Grâce à des documents inédits (notamment des correspondances privées), l'auteur revient sur le sort des prisonniers de guerre français et anglaise au XVIIIe siècle : leurs conditions de vie, les échanges et leur libération, les règles de courteoisie…
Prisonniers de guerre français et anglais au XVIIIe siècle
Jamais le sort des prisonniers de guerre n’a été enviable, mais il est des époques et des pays où leur dure condition s’est trouvée singulièrement adoucie par l’humanité et la courtoisie des vainqueurs, par l’octroi de certaines faveurs et surtout par une prompte libération.
On peut dire que les prisonniers de guerre ont toujours été bien traités en France. Au XVIIIe siècle, certains lieux de détention n’étaient nullement désagréables, et les officiers anglais nouaient d’amicales relations avec les militaires et même parmi la population civile, qui leur prodiguait les égards et les prévenances.
Quant aux soldats, ils n’avaient pas trop à se plaindre, si l’on en juge par les renseignements puisés aux archives notariales concernant les prisonniers de guerre anglais détenus à Saint-Malo et à Dinan au XVIIIe siècle. Tous les jours, les prisonniers recevaient une ration de pain d’une livre et demie (728 grammes), « bien boulangé et cuit à point » une, livre de « bonne viande fraîche, vache grasse ou mouton avec une petite quantité de veau comprise dans le poids ». Avec le bouillon on faisait un potage agrémenté de choux, d’herbes et de navets, mais les prisonniers étaient tenus de distraire de leur ration de pain la quantité voulue pour le trempage de cette soupe. Aux jours maigres et aux vigiles, on leur donnait des pois, des fèves des fayots cuits au beurre fondu et relevés de vinaigre. La boisson ordinaire était de l’eau, mais très pure. À ceux qui se signalaient par leur bonne conduite, on distribuait une pinte (95 centilitres) de bon cidre ou de bière. Le couchage était de paille que l’on renouvelait tous les huit jours ou de paillasses dont on changeait la paille chaque quinzaine.

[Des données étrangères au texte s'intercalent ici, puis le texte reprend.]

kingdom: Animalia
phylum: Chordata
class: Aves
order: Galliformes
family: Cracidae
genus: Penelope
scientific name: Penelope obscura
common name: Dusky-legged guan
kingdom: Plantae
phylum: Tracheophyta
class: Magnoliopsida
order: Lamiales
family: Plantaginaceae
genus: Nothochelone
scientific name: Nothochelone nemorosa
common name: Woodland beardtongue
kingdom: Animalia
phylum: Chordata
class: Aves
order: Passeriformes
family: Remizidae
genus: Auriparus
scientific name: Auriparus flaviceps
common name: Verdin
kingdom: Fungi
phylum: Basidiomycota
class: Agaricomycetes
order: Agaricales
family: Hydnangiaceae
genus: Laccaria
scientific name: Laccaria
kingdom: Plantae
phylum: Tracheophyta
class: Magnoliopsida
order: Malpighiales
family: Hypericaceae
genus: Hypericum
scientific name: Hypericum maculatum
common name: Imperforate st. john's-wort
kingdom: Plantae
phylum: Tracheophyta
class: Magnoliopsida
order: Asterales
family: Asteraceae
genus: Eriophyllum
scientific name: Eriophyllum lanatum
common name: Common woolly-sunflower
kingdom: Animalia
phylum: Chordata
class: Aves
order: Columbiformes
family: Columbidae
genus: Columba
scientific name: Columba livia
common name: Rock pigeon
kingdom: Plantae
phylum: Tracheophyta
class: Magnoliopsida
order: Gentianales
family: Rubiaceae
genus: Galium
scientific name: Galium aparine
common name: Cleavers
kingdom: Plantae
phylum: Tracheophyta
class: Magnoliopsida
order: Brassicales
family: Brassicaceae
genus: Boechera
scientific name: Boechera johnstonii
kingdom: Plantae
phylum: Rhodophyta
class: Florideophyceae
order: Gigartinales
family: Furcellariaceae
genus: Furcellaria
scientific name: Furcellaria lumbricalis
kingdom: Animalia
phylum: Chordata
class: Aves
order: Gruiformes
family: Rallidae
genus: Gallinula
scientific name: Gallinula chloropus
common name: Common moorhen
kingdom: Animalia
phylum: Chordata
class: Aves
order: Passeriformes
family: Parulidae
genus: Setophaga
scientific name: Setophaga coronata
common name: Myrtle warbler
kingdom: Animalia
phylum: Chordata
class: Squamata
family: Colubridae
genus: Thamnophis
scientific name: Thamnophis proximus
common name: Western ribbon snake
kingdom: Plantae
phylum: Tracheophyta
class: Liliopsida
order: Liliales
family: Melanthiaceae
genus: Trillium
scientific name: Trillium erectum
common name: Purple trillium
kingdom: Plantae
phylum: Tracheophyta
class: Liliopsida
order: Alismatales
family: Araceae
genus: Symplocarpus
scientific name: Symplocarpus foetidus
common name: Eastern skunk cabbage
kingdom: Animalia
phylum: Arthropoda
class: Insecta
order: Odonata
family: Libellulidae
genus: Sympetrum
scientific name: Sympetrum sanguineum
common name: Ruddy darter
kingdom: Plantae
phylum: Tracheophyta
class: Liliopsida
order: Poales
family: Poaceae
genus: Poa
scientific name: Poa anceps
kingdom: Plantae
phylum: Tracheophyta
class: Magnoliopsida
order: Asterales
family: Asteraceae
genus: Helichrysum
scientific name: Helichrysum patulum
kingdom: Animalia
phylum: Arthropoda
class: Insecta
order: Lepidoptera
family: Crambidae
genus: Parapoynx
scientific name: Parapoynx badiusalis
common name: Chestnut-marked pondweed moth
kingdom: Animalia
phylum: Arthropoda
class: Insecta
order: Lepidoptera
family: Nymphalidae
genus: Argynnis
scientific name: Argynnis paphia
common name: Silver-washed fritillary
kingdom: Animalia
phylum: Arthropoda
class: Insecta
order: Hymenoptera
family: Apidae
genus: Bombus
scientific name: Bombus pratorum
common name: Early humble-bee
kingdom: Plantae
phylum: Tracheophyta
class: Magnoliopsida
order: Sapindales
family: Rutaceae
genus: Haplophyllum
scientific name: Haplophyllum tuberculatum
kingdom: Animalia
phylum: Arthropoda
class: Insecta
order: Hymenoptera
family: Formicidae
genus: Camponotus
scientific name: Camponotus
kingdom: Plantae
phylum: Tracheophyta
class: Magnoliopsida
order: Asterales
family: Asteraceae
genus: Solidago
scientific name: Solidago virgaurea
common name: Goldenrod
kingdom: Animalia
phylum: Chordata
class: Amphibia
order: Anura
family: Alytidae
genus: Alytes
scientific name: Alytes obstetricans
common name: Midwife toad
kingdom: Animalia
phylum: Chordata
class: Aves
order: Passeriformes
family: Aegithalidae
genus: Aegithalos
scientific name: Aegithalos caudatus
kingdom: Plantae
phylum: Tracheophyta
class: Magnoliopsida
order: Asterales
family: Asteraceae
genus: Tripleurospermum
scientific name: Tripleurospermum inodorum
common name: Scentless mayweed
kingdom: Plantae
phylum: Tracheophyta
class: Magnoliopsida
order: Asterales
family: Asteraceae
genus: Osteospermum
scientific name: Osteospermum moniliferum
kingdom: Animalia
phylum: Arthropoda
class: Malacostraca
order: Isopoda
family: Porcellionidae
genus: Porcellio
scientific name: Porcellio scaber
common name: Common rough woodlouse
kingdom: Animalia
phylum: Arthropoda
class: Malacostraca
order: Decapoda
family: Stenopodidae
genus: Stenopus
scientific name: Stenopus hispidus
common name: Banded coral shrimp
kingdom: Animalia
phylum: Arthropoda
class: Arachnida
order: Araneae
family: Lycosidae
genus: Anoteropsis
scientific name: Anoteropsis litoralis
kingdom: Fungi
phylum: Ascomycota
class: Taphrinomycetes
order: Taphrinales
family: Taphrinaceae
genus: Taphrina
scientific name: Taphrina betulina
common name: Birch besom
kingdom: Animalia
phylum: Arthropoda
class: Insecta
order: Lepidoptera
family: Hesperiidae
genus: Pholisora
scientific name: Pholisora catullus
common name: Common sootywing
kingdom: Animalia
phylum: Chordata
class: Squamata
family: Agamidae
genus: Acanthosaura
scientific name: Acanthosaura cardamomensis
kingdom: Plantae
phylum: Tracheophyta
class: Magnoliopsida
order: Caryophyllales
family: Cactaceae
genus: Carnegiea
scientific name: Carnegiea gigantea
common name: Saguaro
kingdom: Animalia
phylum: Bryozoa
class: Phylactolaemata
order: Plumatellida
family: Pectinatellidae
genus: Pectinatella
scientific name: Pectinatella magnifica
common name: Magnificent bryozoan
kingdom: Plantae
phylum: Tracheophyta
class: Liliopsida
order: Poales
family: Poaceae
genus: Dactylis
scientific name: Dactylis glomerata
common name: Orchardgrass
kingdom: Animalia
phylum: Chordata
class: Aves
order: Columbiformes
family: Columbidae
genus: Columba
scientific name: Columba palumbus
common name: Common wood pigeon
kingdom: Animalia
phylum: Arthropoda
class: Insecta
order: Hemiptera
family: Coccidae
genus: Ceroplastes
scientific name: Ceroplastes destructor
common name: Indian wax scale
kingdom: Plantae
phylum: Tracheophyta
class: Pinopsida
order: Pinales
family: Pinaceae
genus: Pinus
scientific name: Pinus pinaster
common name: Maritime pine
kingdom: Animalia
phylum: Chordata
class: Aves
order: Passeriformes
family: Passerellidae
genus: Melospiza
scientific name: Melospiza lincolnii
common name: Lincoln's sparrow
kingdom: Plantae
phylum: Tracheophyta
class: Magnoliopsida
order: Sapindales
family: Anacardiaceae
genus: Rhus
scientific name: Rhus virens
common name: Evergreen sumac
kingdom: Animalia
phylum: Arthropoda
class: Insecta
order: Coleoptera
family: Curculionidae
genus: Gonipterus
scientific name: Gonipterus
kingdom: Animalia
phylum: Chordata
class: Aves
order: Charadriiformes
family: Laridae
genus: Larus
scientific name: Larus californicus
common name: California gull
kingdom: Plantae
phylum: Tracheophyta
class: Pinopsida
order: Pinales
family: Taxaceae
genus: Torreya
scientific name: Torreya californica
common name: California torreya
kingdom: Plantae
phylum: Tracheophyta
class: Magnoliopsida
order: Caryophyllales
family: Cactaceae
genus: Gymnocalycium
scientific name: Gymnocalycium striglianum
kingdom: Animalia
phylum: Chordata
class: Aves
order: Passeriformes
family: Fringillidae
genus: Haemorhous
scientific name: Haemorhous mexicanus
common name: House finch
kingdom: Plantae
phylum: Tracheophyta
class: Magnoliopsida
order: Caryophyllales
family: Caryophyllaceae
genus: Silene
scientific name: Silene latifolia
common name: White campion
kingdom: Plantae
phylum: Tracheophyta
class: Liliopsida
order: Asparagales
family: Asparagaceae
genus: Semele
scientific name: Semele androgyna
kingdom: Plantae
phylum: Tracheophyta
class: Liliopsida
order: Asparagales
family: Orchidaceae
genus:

Les malades étaient soignés à l’hôpital et bénéficiaient d’un régime spécial de lait, d’œufs, de légumes et d’eau-de-vie sucrée. L’entrepreneur chargé de leur nourriture recevait, par journée de prisonnier, 4 sols 9 deniers (soit 25 centimes d’avant 1914) et 9 sols (45 centimes) pour ceux qui se trouvaient à l’hôpital, en raison des frais médicaux et pharmaceutiques. Les prisonniers avaient à leur disposition des perruquiers, des fraters, comme on les appelait alors, et ils pouvaient se livrer facilement à tous les soins de propreté qu’ils désiraient. Outre l’interprète indispensable, il y avait un aumônier pour les Irlandais catholiques et un chirurgien qui visitait les prisonniers tous les jours.